Problem to work on:
Output exactly the lines below, starting with the line that has "middle pip: (207, 323)" and going on through the line that has "ring tip: (179, 370)", both included, and no other lines.

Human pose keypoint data
::::::::

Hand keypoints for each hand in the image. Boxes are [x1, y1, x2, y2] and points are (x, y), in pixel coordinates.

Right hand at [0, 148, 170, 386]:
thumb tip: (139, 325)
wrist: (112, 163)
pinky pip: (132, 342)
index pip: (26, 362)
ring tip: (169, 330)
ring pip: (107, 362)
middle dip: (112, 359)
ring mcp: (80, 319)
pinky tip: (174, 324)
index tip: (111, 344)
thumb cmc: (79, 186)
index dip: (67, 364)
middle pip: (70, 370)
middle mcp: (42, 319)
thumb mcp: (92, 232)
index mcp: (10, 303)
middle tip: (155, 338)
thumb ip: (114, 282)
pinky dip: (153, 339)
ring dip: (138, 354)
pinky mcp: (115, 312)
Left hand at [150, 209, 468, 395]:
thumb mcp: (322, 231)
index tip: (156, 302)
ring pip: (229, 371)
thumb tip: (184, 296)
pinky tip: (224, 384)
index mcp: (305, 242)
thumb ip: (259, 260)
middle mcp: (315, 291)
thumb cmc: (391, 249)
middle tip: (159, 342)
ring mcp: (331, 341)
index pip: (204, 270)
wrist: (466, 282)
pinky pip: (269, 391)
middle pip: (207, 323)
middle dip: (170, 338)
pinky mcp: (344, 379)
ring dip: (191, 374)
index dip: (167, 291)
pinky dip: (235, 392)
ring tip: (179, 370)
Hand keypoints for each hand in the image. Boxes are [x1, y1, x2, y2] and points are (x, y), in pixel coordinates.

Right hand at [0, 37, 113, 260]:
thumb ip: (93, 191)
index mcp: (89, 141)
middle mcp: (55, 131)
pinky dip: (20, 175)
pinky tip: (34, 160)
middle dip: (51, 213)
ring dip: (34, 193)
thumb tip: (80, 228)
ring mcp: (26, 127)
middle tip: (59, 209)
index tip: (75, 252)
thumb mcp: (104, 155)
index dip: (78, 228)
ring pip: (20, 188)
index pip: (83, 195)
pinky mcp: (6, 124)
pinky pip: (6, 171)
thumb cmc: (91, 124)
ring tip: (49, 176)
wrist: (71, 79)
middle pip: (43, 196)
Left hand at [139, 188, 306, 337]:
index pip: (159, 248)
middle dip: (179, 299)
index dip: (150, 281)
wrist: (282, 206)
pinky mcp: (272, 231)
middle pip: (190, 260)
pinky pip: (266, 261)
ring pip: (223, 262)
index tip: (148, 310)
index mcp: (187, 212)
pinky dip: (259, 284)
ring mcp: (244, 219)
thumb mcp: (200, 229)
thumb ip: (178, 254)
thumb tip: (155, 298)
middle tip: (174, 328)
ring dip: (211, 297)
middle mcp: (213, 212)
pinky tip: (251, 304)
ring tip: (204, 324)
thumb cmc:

::::::::

Written solution:
middle pip: (207, 323)
middle dip: (170, 338)
pinky mcp: (344, 379)
ring dip: (191, 374)
index dip: (167, 291)
pinky dip: (235, 392)
ring tip: (179, 370)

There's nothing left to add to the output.